Given request 1
In the collection entries, take everything from the first line down to the line containing "RISAP at (151, 269)" and write it out again with "proof" changed to "lemma", leaving all else as it is.

Document
Studio album by Patsy Cline
- Released: June 15, 1964
- Recorded: August 24, 1961–February 7, 1963
- Genre: Country, traditional pop
- Length: 31:30
- Label: Decca (1963) MCA (1973, 1988)
- Producer: Owen Bradley

Patsy Cline chronology
| The Patsy Cline Story (1963) | A Portrait of Patsy Cline (1964) | That's How a Heartache Begins (1964) |

Singles from A Portrait of Patsy Cline
- "Faded Love" Released: August 5, 1963; "When You Need a Laugh" Released: October 28, 1963; "Your Kinda Love" Released: February 20, 1964;

= A Portrait of Patsy Cline =

A Portrait of Patsy Cline is a 1964 compilation album containing lesser-known recordings by American country music singer Patsy Cline. It was released on June 15, 1964, on Decca Records, and would later be reissued twice by Decca's successor, MCA Records.

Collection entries
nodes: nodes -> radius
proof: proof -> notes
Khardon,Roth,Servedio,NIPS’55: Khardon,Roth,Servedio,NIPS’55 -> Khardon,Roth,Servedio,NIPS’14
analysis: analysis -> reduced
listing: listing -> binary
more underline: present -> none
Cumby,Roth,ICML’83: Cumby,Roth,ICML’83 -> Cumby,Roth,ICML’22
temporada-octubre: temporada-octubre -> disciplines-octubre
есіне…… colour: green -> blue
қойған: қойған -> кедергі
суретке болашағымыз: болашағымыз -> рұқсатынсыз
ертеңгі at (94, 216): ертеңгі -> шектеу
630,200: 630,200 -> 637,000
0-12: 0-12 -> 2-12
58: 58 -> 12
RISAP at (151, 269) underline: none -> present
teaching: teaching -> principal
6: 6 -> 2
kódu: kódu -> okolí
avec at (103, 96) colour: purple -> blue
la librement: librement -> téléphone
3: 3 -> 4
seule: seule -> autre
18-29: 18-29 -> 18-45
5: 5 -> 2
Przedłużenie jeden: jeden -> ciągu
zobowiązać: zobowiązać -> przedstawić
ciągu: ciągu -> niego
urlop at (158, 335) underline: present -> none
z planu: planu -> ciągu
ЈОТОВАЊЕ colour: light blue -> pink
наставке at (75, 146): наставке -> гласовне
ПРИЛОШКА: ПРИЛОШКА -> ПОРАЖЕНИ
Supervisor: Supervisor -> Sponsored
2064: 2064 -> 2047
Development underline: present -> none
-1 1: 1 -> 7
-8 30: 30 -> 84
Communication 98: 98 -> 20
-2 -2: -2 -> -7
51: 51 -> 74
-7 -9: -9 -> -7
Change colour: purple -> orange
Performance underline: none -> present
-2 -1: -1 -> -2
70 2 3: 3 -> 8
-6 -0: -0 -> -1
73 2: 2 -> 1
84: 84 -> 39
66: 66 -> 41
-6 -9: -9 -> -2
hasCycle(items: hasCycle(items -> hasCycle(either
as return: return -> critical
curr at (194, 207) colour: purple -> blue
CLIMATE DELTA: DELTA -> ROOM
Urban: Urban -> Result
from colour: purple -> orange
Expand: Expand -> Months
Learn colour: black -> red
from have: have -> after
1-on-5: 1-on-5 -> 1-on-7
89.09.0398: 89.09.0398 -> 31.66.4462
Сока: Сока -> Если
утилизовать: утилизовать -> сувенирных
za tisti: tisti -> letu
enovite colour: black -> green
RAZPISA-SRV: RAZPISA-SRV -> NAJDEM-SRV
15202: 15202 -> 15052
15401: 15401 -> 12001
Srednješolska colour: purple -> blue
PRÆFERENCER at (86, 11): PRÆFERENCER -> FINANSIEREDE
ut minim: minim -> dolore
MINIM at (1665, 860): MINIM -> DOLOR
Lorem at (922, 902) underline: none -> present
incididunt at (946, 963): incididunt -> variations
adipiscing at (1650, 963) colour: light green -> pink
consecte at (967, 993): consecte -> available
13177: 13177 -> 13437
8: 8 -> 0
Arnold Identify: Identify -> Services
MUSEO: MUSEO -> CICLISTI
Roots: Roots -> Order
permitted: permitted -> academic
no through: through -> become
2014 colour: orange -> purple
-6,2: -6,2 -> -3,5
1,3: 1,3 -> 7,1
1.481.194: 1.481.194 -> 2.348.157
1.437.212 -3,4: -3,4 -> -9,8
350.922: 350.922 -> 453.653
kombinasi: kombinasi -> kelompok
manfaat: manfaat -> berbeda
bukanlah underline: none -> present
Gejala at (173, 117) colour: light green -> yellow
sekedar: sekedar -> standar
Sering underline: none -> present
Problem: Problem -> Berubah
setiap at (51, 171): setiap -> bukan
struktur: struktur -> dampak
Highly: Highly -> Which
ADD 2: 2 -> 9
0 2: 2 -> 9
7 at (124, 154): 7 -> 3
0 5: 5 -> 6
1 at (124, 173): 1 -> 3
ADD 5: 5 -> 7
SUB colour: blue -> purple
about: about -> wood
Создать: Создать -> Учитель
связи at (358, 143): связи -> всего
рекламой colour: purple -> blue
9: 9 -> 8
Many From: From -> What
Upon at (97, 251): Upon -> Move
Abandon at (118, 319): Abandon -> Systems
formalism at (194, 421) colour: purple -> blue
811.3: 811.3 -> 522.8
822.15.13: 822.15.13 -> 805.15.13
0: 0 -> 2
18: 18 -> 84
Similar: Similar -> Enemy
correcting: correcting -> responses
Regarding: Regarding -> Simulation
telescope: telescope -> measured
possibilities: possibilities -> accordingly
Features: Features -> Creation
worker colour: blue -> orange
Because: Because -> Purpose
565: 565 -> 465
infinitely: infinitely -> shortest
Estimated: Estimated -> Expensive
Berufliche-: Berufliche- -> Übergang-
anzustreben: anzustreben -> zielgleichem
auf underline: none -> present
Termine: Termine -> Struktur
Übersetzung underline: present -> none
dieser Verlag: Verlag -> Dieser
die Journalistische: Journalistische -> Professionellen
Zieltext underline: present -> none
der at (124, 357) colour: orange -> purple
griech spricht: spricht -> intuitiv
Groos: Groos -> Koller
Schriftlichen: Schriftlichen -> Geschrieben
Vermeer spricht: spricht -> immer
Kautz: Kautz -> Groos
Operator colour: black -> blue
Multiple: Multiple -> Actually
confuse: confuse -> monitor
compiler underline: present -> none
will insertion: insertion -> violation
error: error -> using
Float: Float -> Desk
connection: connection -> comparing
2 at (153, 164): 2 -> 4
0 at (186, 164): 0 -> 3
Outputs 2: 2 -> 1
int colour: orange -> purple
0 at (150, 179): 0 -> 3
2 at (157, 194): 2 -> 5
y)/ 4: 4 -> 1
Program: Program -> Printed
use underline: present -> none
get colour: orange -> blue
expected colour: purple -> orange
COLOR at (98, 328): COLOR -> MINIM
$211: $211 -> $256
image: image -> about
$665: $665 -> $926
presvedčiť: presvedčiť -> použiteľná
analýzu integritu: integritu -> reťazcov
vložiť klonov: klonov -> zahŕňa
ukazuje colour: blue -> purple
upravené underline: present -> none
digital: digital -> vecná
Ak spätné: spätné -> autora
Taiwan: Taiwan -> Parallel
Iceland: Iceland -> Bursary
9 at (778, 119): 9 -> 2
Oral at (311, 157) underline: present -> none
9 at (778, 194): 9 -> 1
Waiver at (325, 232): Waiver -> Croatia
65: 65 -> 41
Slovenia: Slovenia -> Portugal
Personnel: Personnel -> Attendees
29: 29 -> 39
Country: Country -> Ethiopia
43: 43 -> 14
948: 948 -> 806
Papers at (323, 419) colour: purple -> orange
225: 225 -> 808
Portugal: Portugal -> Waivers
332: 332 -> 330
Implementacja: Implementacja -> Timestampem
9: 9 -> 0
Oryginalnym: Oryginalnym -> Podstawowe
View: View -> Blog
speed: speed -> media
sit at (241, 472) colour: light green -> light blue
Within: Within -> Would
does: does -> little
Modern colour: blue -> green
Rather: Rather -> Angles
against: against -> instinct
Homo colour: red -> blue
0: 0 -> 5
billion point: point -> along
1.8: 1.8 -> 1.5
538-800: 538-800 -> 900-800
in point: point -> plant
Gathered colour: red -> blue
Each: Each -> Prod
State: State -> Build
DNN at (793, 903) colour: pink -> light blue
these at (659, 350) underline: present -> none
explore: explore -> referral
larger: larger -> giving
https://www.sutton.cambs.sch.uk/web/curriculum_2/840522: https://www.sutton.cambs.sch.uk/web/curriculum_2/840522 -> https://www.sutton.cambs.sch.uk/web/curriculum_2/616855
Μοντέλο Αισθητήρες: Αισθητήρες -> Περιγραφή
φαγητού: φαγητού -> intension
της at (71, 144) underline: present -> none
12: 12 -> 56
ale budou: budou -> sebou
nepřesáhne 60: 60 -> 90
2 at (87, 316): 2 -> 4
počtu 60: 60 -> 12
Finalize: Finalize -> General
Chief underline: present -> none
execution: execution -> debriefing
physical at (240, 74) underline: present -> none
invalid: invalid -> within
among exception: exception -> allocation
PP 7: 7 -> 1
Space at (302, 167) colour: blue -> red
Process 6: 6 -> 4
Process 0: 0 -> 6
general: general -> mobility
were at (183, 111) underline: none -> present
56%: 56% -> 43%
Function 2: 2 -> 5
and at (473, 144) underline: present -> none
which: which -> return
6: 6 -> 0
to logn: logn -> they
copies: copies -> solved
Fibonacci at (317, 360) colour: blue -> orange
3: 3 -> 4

Given request 2
Carry the article on the Patsy Cline compilation album forward from its last sentence.

Exercise response 1
nodes: nodes -> radius
lemma: lemma -> notes
Khardon,Roth,Servedio,NIPS’55: Khardon,Roth,Servedio,NIPS’55 -> Khardon,Roth,Servedio,NIPS’14
analysis: analysis -> reduced
listing: listing -> binary
more underline: present -> none
Cumby,Roth,ICML’83: Cumby,Roth,ICML’83 -> Cumby,Roth,ICML’22
temporada-octubre: temporada-octubre -> disciplines-octubre
есіне…… colour: green -> blue
қойған: қойған -> кедергі
суретке болашағымыз: болашағымыз -> рұқсатынсыз
ертеңгі at (94, 216): ертеңгі -> шектеу
630,200: 630,200 -> 637,000
0-12: 0-12 -> 2-12
58: 58 -> 12
RISAP at (151, 269) underline: none -> present

Exercise response 2
==Background==
A Portrait contained Patsy Cline's less-familiar recordings, including country and pop standards. The album's highlights includes her cover versions of "Faded Love" and "Blue Moon of Kentucky".
A Portrait of Patsy Cline would be one of a string of posthumous released Decca and later MCA records would release. It was released a little over a year after Cline was killed in a plane crash. The album spawned three singles that were released to country radio between 1963 and 1964: "Faded Love," (which was a Top ten hit), "When You Need a Laugh" and "Your Kinda Love".

In 1973, the album was reissued by MCA Records (Decca's successor), then digitally remastered and reissued on CD/LP/Cassette in 1988. It was also released in the UK by Brunswick Records in 1964, as well as Australia and New Zealand by Festival Records the same year. The album was one of two Patsy Cline albums released by Decca Records in 1964. The other was That's How a Heartache Begins, released shortly after.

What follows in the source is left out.